Dalam melaksanakan perannya sebagai Raja di Sungai Kambut, Puti Nagari sebagai seorang raja perempuan dibantu oleh saudaranya yang sama-sama melakukan perjalanan dari Jambu Lipo sebelumnya yang diberi gelar Bagindo Malano. Bagindo Malano membantu Puti Nagari untuk mewakili urusan kerajaan dan sebagai penyambung lidah dari Raja dalam perundingan dan musyawarah.
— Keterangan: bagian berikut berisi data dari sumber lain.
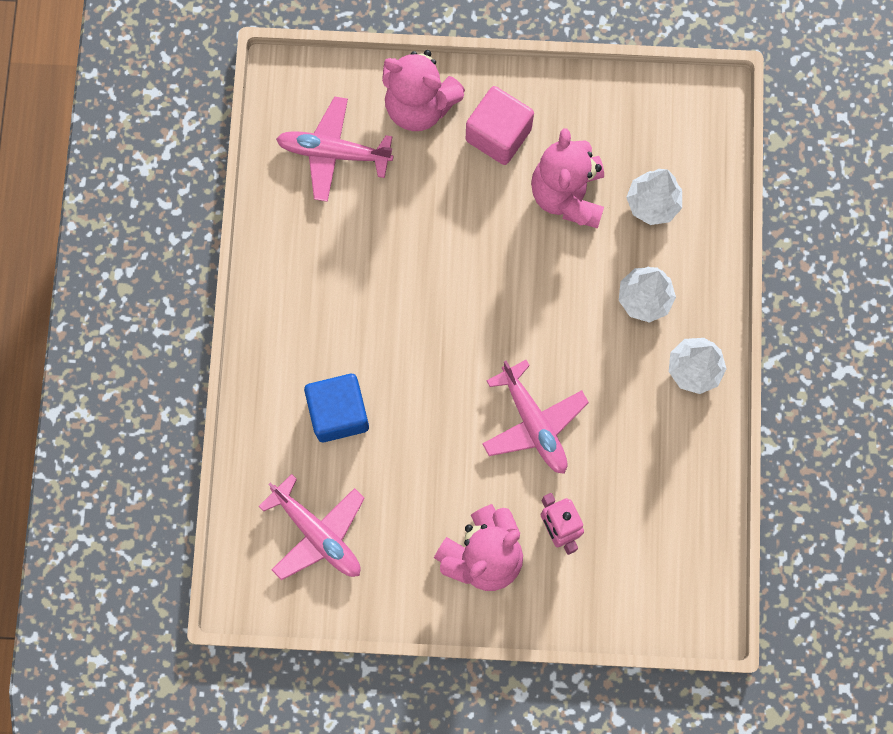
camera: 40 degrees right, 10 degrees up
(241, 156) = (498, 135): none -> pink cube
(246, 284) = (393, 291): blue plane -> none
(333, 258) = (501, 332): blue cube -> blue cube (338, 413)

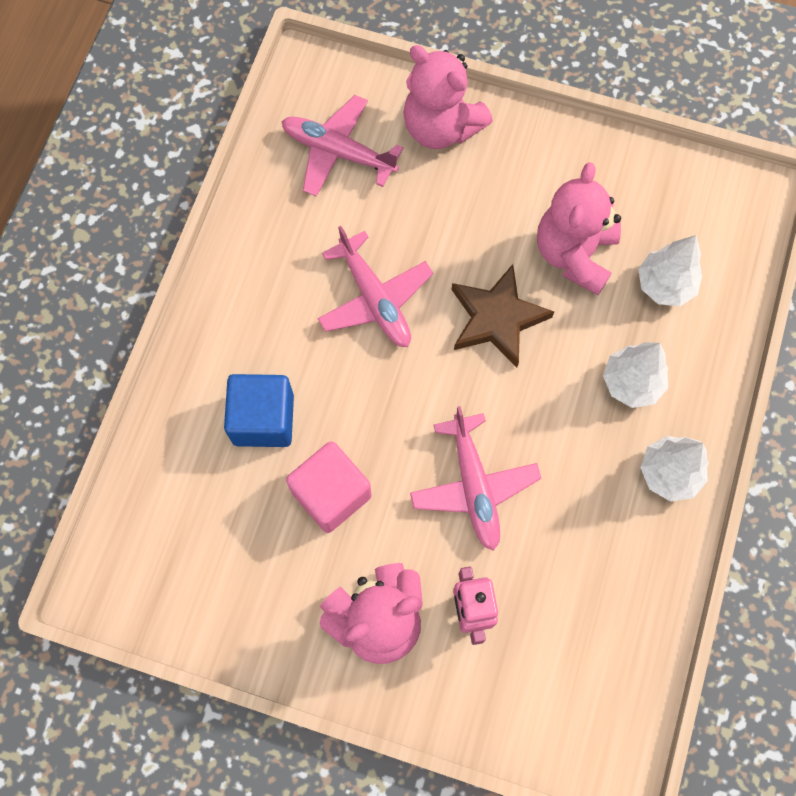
camera: 15 degrees right, 5 degrees down
(317, 533) = (200, 544): pink plane -> pink plane (374, 299)
(498, 135) = (516, 175): pink cube -> pink cube (331, 494)
(515, 271) = (497, 319): none -> brown star

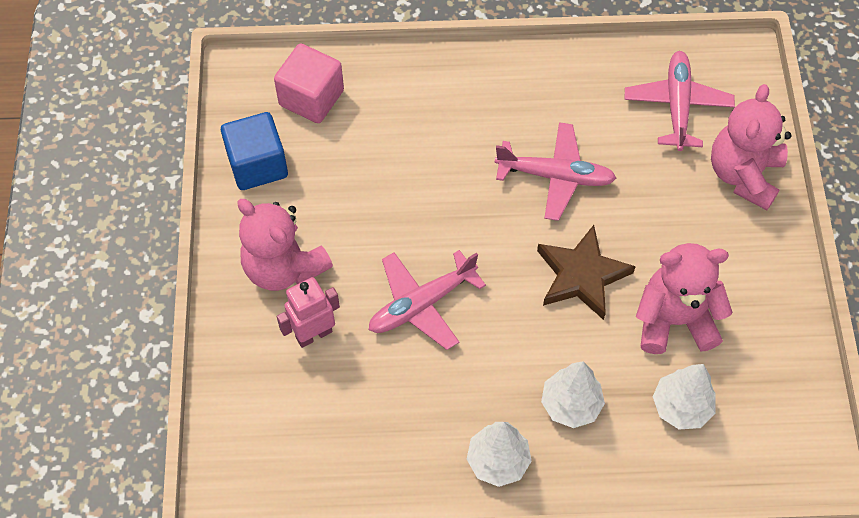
camera: 70 degrees right, 10 degrees down
(263, 419) = (416, 132): blue cube -> blue cube (257, 165)
(331, 494) = (373, 200): pink cube -> pink cube (311, 98)
(374, 299) = (555, 176): pink plane -> pink plane turned 120 degrees counterclockwise

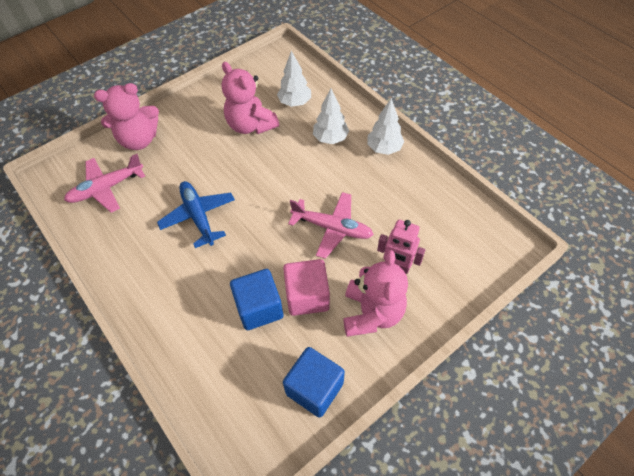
camera: 125 degrees left, 5 degrees down
(311, 98) = (233, 395): pink cube -> pink cube (307, 296)
(382, 168) = (259, 308): none -> blue cube
(555, 176) = (198, 216): pink plane -> blue plane
(581, 276) = (255, 171): brown star -> none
Ketika menjalani peran sebagai Raja di Sungai Kambut. Puti Nagari menikah dengan Sutan Timpalan (Tuanku Sati) Rajo Pulau Punjung. Dari pernikahan tersebut lahirlah tujuh orang anak yaitu, Puti Bulian, Puti Khodijah, Puti Jagobari, Puti Komisi, Puti Lembang Alam, Bujang Sutan Pamikek Dan Gadih Puti Tuneh. kemudian berangkat Puti Nagari bersama Tuanku Sati ke Mekkah untuk melaksanakan ibadah haji, sebelum berangkat Puti Nagari menunjuk anak pertamanya yaitu Puti Bulian menggantikan perannya sebagai Raja Sungai Kambut. Sejak keberangkatan ke tanah suci tersebut, Puti Nagari dan Tuanku Sati tidak pernah pulang kembali, yang kemudian diketahui telah meninggal di Mekkah. Sejak saat itu Puti Bulian yang menjadi Raja di Sungai Kambut.